Imerys sostiene que sin medidas de apoyo específicas, la industria europea del litio no podrá competir con actores ya consolidados como China, Australia o Chile, que cuentan con escalas de producción mucho mayores y estructuras de costos más competitivas. La empresa destaca que el litio producido en Europa cumple con estándares ambientales más estrictos y una trazabilidad completa, lo que representa un valor agregado frente a otras fuentes globales.
La producción en el sitio francés estaba inicialmente proyectada para iniciar en 2028. No obstante, Imerys confirmó que la fecha se ha postergado hasta 2030, condicionada a la obtención de todas las autorizaciones antes de 2027. Entre los factores que explican el retraso están las preocupaciones sociales y ambientales que rodean los nuevos desarrollos mineros en Europa, así como la incertidumbre regulatoria y financiera.
Además, la compañía evalúa asociarse con otro inversor industrial para compartir los costos y riesgos del proyecto.
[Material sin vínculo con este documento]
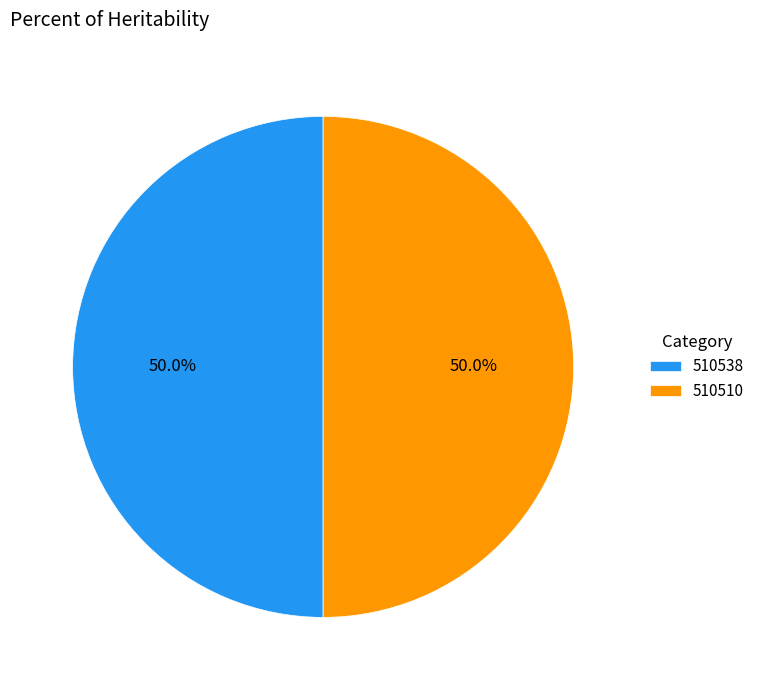

To the nearest percent, what percentage of the pie is 510538?

50%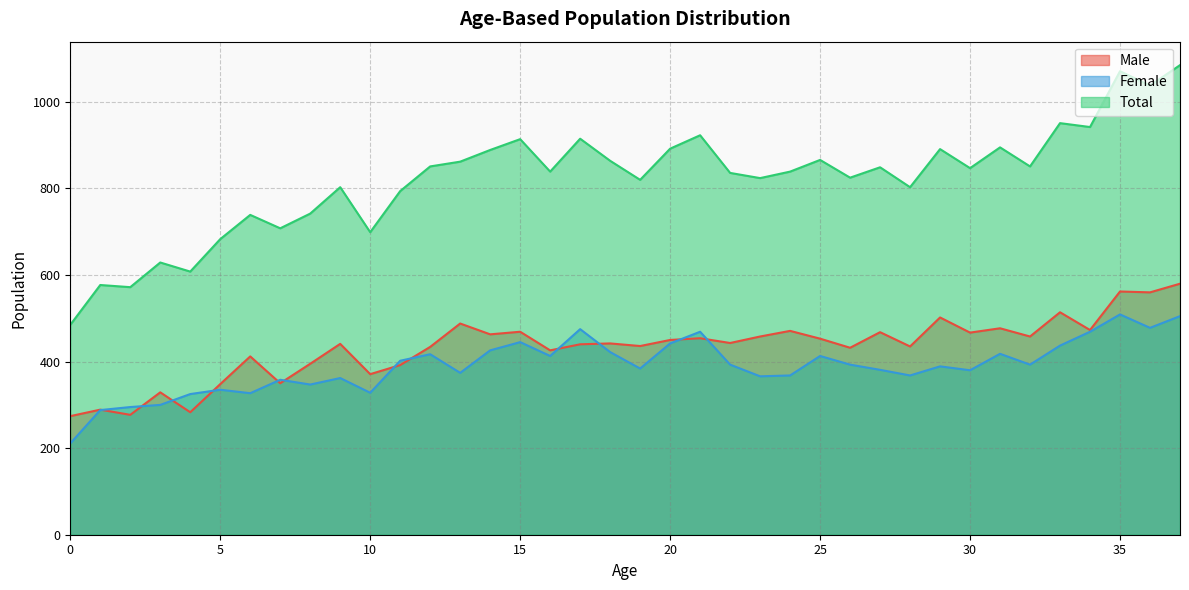

How many interior local peaks does the Total series have?

13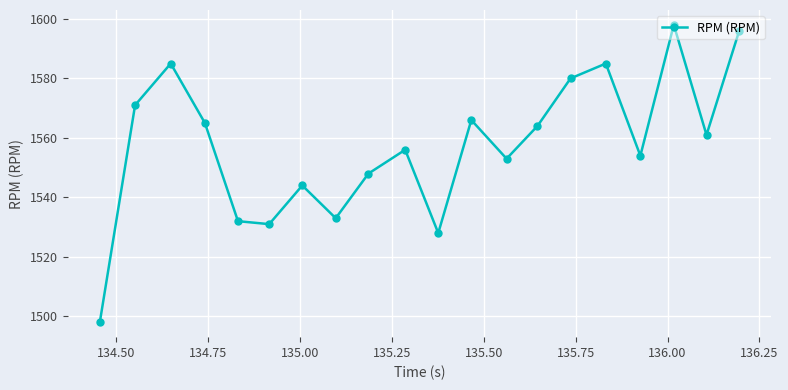

Reading left to right, transcribe all the data shown in this chart.

1498	1571	1585	1565	1532	1531	1544	1533	1548	1556	1528	1566	1553	1564	1580	1585	1554	1598	1561	1596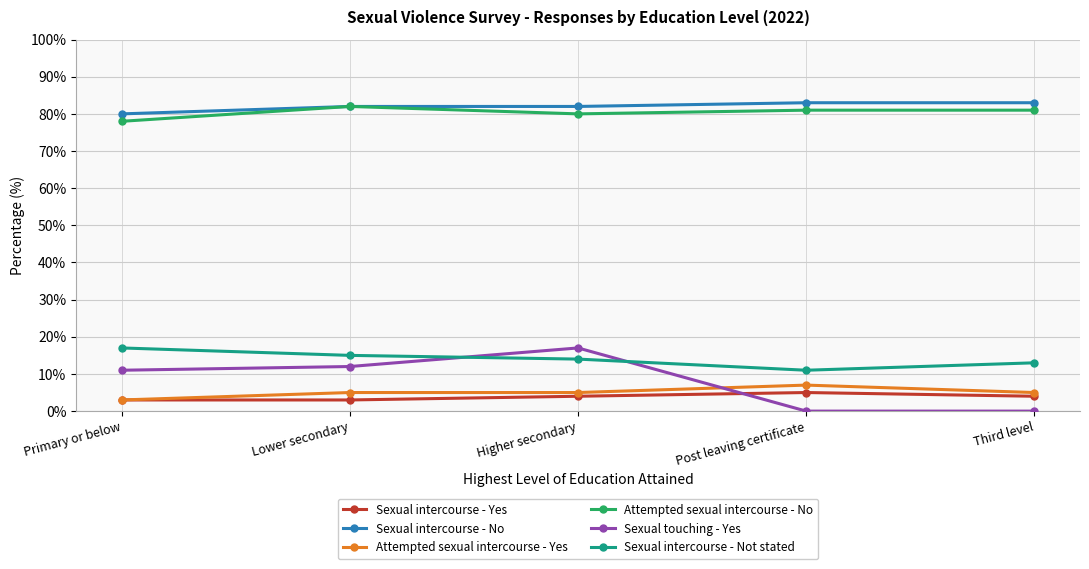

What is the lowest value of the Sexual intercourse - No series?

80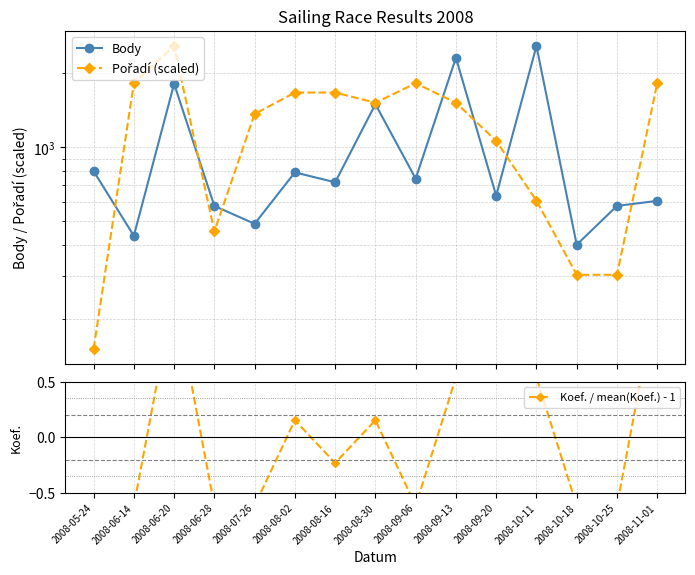

At 2008-08-30, list the series in order from largest to smallest.

Pořadí (scaled), Body, Koef. / mean(Koef.) - 1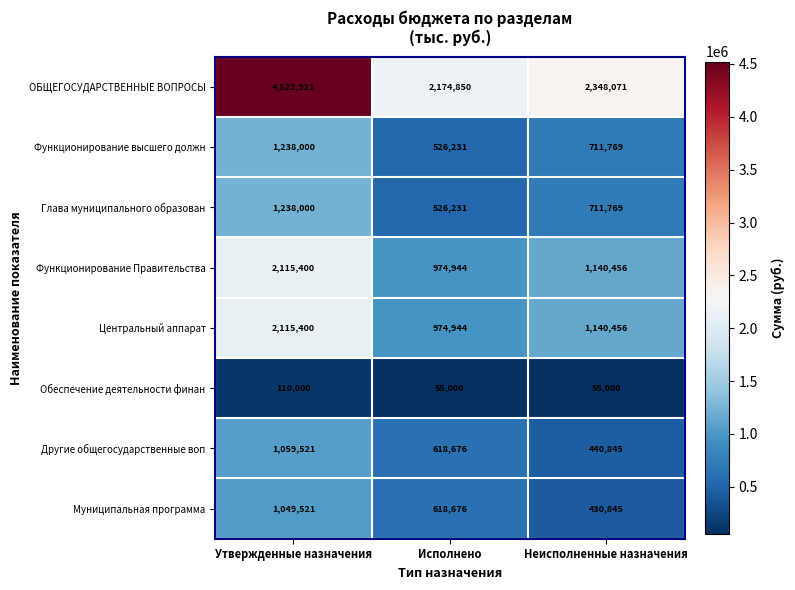

What is the minimum value for Другие общегосударственные воп?

440845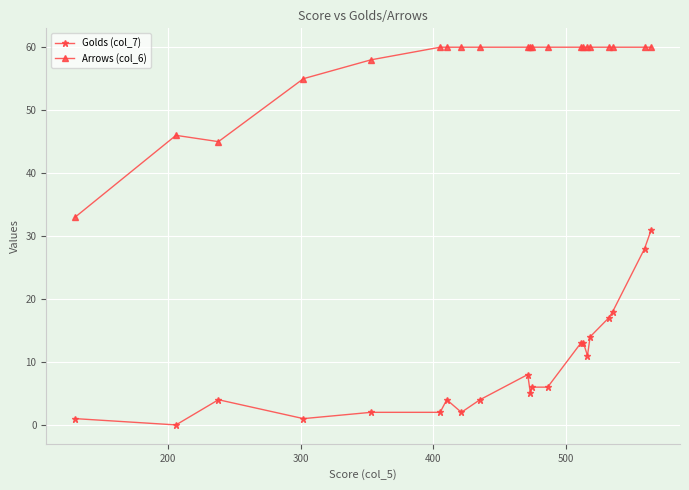

What is the sum of all Golds (col_7) values?

190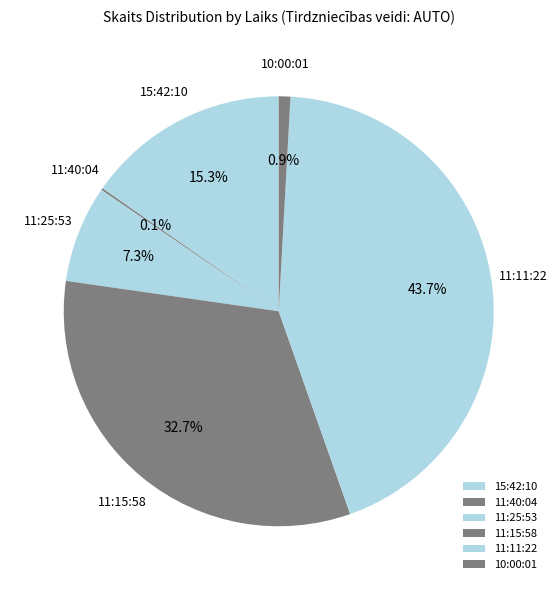

What is the largest slice in the pie chart?

11:11:22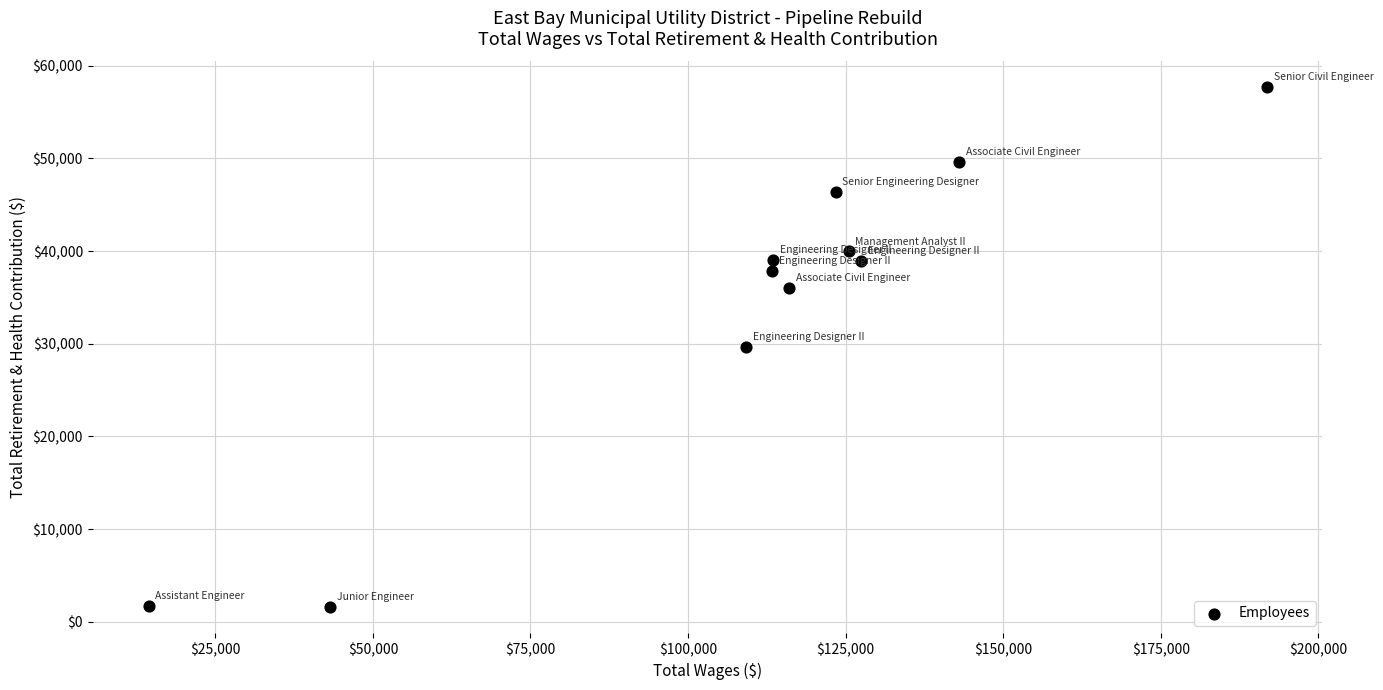

What is the range of Y values (max minus min)?

56072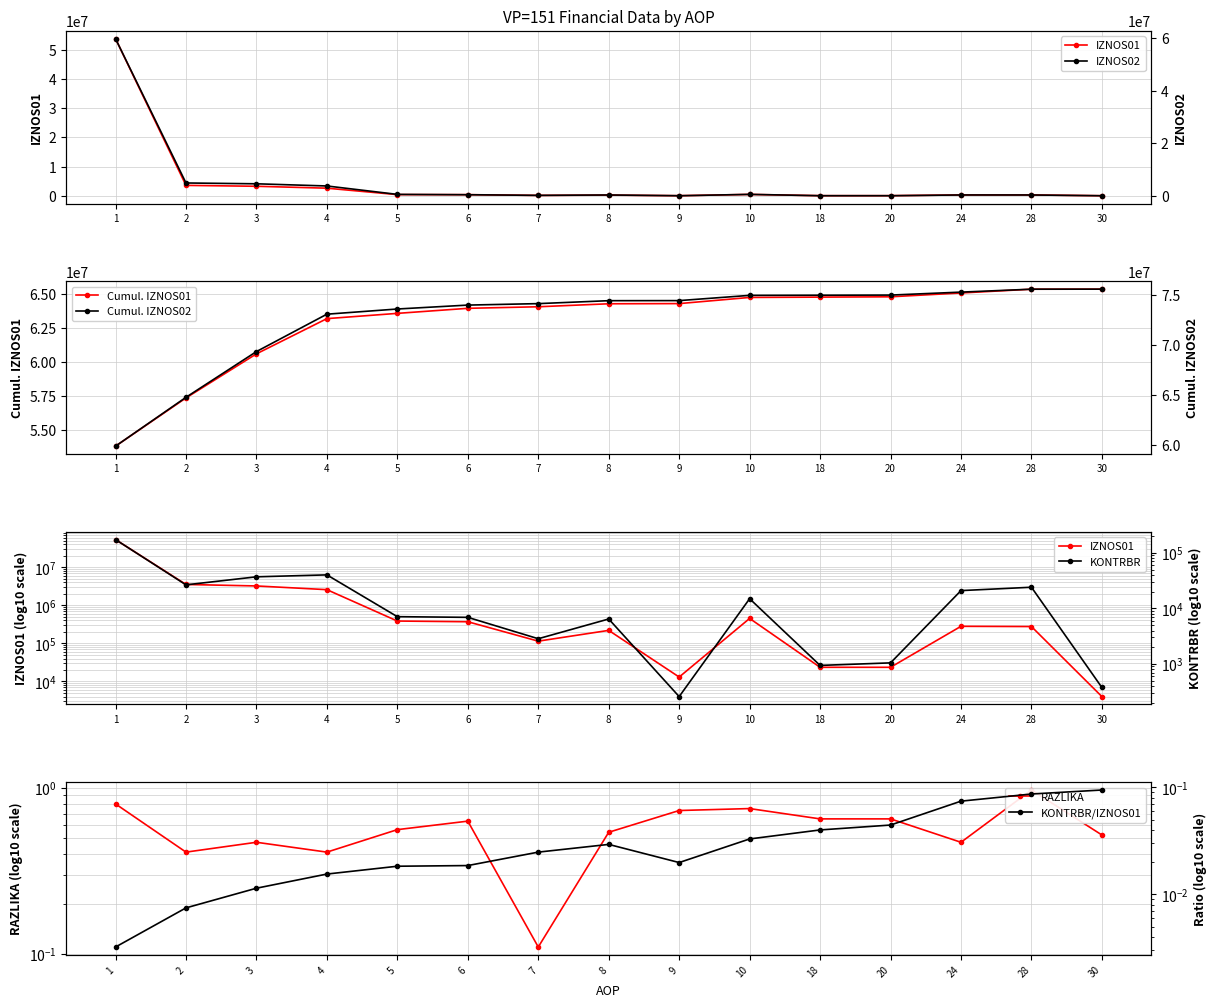

What is the value of the IZNOS02 point at the 10th from the left?

521427.4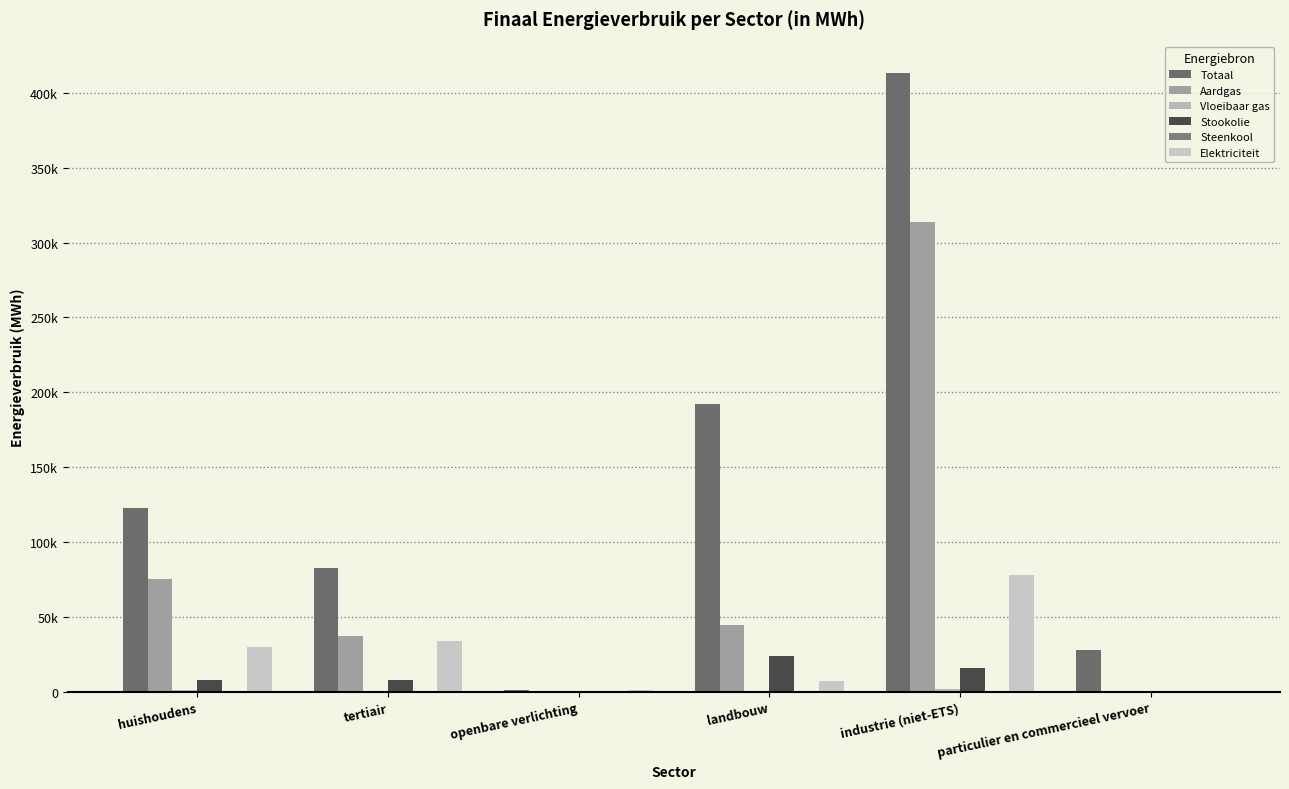

The Steenkool series shows 0.0 at openbare verlichting. True or false?

True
No se ha revelado aún si existen negociaciones concretas con alguna empresa, pero se espera que la decisión final de inversión (FID, por sus siglas en inglés) dependa del marco legal que establezca la Unión Europea en los próximos dos años.
El caso del proyecto Emili ha sido citado por varios analistas como emblemático de los desafíos que enfrenta Europa para construir una cadena de suministro local de baterías. Aunque existen recursos geológicos significativos en países como Francia, Portugal, Alemania y España, la puesta en marcha de minas enfrenta oposición social, procesos regulatorios extensos y competencia global por capital de inversión.
Desde el sector minero europeo, se ha reiterado que sin un entorno de incentivos claros, las declaraciones de autonomía estratégica de Bruselas podrían quedarse en el discurso. La propuesta de Imerys busca precisamente traducir esas metas en normas concretas que estimulen la inversión privada y garanticen la viabilidad económica de proyectos locales.
Por otra parte, el contexto internacional no es favorable. Los precios del litio han caído durante el último año debido a una sobreoferta en mercados clave y a la ralentización en las ventas de vehículos eléctricos, particularmente en Europa. Esa baja ha provocado que varias empresas reduzcan sus proyecciones de inversión o pospongan desarrollos en exploración.
Aun así, Imerys mantiene su apuesta por el litio europeo. La firma también está involucrada en un segundo proyecto en Cornualles, Inglaterra, donde explora el potencial de producción adicional en suelo británico. Ambos desarrollos forman parte de una estrategia integral para posicionar a la empresa como un proveedor clave en la cadena de valor del litio en Europa.
En el fondo, la propuesta de contenido regional toca un tema estructural: cómo garantizar que la transición energética europea se base en recursos y capacidades propios, reduciendo la vulnerabilidad ante cambios geopolíticos o comerciales. La minería, en este escenario, no es un obstáculo, sino una herramienta indispensable.
La experiencia francesa con el proyecto Emili puede marcar el rumbo para otras iniciativas similares en Europa. Si se consolida un marco regulatorio favorable, con estándares de contenido local y reglas claras para los inversores, el continente podría avanzar hacia una mayor autosuficiencia en minerales estratégicos. Sin embargo, si esas decisiones se postergan, Europa corre el riesgo de quedar rezagada frente a potencias que ya han asegurado su posición en el mercado global del litio.